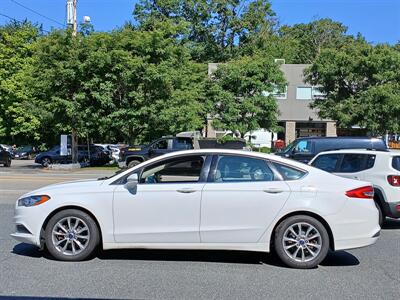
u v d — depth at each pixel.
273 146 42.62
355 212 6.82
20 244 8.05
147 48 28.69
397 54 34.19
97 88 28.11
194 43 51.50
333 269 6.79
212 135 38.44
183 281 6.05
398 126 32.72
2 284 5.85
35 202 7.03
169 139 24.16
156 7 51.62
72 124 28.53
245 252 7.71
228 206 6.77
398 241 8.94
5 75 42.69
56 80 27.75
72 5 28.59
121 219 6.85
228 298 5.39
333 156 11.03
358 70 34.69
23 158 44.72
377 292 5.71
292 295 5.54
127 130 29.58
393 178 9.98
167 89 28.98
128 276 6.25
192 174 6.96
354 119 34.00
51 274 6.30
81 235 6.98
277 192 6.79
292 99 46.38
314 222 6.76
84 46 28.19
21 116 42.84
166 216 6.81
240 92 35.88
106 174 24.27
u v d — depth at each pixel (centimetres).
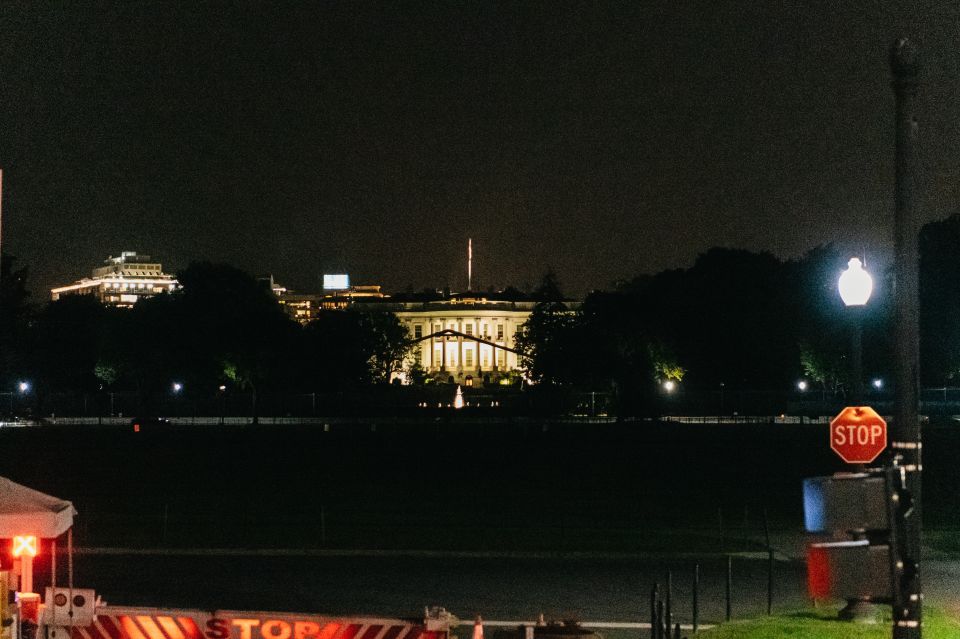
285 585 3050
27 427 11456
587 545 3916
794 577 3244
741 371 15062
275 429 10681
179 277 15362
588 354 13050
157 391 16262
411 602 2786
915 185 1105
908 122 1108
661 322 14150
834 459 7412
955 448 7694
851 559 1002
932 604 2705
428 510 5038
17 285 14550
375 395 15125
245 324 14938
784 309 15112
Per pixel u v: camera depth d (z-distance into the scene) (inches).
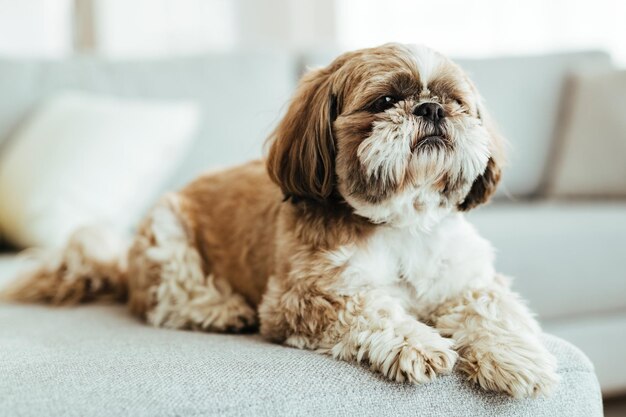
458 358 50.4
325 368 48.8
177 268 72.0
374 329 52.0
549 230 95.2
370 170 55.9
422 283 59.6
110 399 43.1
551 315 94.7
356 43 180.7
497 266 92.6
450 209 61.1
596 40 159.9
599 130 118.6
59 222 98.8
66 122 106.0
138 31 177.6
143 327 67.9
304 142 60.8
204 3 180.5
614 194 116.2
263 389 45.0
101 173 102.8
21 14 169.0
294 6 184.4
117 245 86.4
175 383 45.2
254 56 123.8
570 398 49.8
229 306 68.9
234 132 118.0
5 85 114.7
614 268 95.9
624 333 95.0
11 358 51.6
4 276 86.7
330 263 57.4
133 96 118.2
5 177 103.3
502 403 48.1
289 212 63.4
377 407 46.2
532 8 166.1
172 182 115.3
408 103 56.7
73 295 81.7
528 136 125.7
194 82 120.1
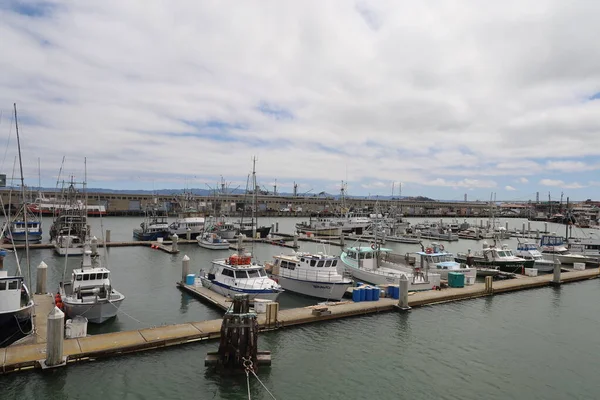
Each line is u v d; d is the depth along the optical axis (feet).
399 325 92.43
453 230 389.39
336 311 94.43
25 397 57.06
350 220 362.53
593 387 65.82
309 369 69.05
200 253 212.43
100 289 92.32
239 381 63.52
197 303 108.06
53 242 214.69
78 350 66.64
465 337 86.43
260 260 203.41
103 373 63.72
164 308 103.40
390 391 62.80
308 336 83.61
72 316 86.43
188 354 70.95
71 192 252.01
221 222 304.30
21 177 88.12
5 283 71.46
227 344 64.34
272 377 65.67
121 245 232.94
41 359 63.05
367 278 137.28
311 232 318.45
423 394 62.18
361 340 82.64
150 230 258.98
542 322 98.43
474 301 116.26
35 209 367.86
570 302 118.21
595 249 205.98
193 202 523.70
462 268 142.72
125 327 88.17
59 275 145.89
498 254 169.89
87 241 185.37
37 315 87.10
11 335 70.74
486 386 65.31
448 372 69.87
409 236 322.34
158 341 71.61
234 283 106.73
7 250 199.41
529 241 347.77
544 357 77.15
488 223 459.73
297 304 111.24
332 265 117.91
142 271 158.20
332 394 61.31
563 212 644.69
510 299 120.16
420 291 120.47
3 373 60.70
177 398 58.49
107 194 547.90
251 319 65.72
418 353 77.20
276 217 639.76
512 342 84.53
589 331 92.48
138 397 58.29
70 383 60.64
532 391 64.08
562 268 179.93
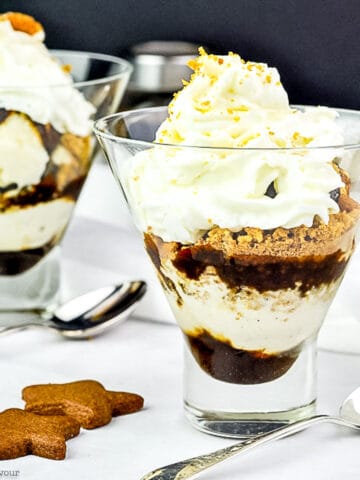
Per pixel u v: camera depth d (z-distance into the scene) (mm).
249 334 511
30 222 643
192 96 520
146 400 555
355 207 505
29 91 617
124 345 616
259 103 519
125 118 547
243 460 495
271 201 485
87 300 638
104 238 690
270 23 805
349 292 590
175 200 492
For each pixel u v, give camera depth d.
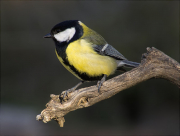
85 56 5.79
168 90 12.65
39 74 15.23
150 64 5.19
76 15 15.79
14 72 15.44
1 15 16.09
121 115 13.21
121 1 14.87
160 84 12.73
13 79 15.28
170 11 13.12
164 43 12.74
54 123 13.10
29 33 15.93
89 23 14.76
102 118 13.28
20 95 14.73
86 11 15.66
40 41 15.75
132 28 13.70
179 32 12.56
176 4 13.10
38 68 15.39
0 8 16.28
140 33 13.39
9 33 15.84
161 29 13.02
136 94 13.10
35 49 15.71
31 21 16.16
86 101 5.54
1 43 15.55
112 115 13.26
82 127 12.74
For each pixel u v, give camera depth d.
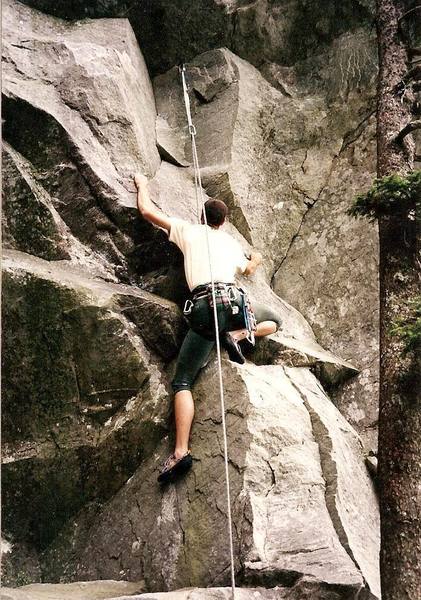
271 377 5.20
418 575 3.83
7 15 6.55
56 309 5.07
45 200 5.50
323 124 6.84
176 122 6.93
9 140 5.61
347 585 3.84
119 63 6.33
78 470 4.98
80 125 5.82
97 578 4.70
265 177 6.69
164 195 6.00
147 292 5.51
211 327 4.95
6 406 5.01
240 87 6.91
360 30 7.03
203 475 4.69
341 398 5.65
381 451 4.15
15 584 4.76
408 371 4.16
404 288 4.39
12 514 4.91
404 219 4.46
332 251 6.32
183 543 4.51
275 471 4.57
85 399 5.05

——————

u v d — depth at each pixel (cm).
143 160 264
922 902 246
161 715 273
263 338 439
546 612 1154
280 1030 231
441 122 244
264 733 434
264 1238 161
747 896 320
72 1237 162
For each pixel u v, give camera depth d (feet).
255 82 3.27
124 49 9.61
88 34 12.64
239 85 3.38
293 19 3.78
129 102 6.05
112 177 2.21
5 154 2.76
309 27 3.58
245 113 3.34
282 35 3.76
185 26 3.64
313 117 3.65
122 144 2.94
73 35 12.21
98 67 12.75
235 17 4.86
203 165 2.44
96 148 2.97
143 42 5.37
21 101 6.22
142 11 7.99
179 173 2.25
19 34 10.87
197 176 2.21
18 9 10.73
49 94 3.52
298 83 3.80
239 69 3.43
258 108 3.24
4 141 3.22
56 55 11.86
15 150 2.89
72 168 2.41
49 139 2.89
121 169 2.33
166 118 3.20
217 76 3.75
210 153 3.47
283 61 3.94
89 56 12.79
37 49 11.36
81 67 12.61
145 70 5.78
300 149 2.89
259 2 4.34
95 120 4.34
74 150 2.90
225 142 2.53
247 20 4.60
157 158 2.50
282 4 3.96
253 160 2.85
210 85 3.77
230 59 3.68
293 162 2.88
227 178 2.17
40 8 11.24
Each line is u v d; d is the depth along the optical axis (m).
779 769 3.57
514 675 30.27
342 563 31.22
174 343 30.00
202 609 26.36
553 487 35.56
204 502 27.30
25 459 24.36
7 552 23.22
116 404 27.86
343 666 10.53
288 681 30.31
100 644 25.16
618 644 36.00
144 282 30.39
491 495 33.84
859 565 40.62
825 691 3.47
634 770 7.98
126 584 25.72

——————

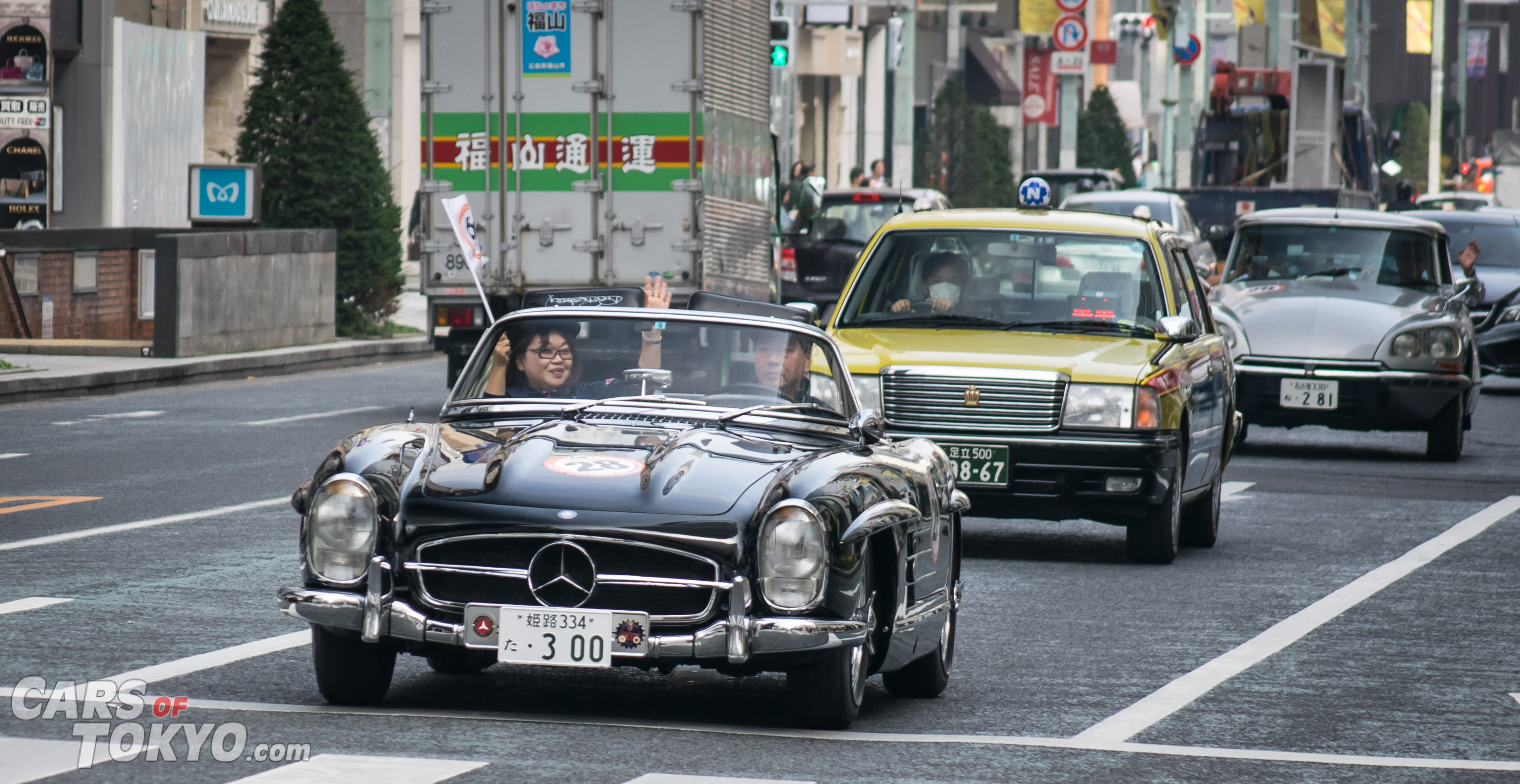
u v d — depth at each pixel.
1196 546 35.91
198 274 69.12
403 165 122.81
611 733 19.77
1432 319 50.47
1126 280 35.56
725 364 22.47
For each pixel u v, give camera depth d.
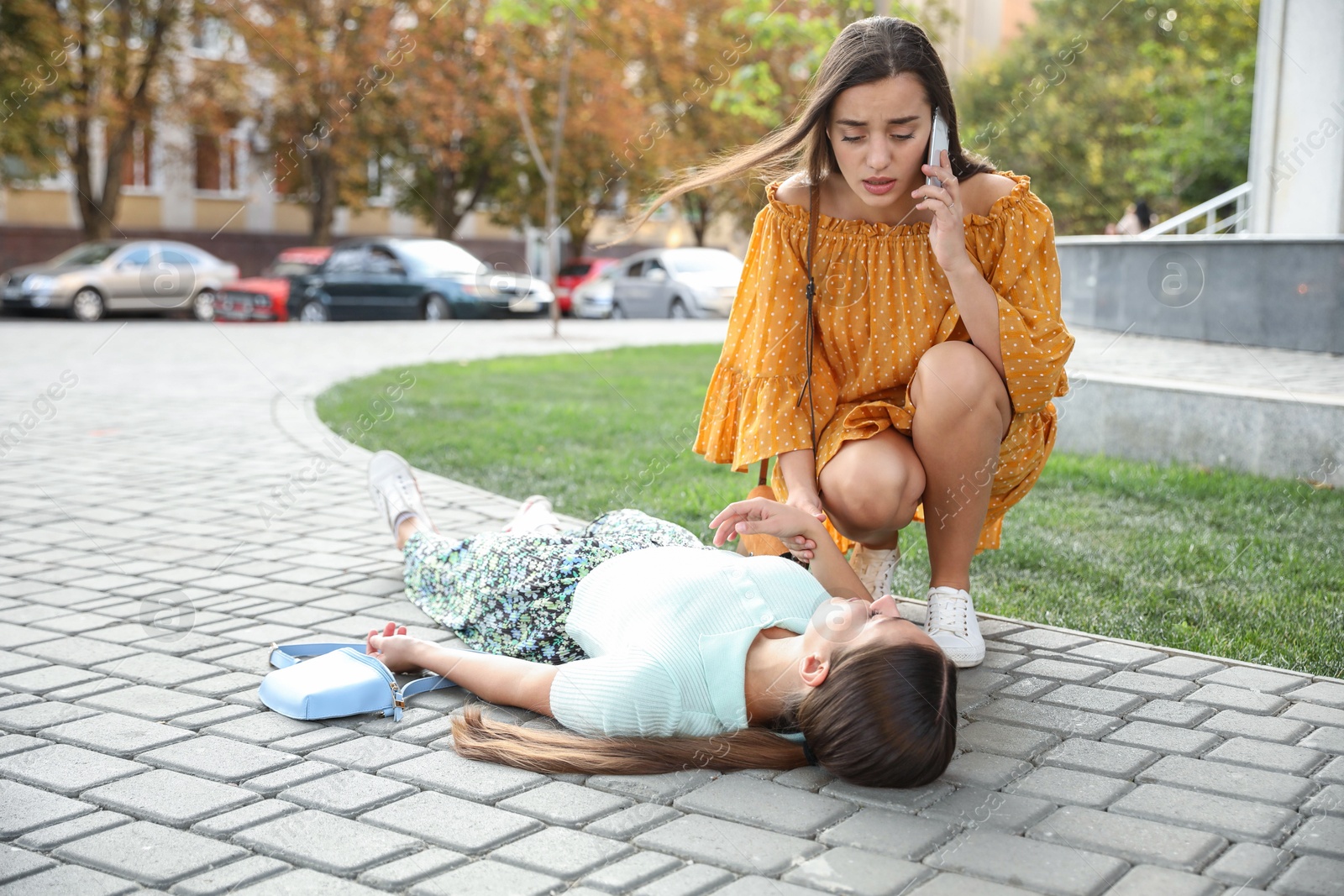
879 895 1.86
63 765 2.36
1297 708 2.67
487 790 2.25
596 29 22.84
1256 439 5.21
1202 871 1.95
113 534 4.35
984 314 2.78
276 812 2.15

——————

* **TASK OBJECTIVE**: Starting at the line containing "21 177 88.12" and stopping at the line containing "124 345 616", output every line above exactly, both ends included, with pictures omitted.

* **SOLUTION FOR THIS EXERCISE**:
21 177 88.12
5 283 71.46
227 344 64.34
272 377 65.67
121 245 232.94
41 359 63.05
367 278 137.28
311 232 318.45
423 394 62.18
361 340 82.64
150 230 258.98
542 322 98.43
474 301 116.26
35 209 367.86
570 302 118.21
595 249 205.98
193 202 523.70
462 268 142.72
125 327 88.17
59 275 145.89
498 254 169.89
87 241 185.37
37 315 87.10
11 335 70.74
486 386 65.31
448 372 69.87
409 236 322.34
158 341 71.61
234 283 106.73
7 250 199.41
529 241 347.77
544 357 77.15
488 223 459.73
297 304 111.24
332 265 117.91
142 271 158.20
332 394 61.31
563 212 644.69
510 299 120.16
420 291 120.47
3 373 60.70
177 398 58.49
107 194 547.90
251 319 65.72
418 353 77.20
276 217 639.76
512 342 84.53
589 331 92.48
138 397 58.29
70 383 60.64
532 391 64.08
562 268 179.93
Per pixel u v: camera depth d (z-distance into the scene) (mm).
249 334 511
30 222 643
192 96 520
146 400 555
355 207 505
29 91 617
124 345 616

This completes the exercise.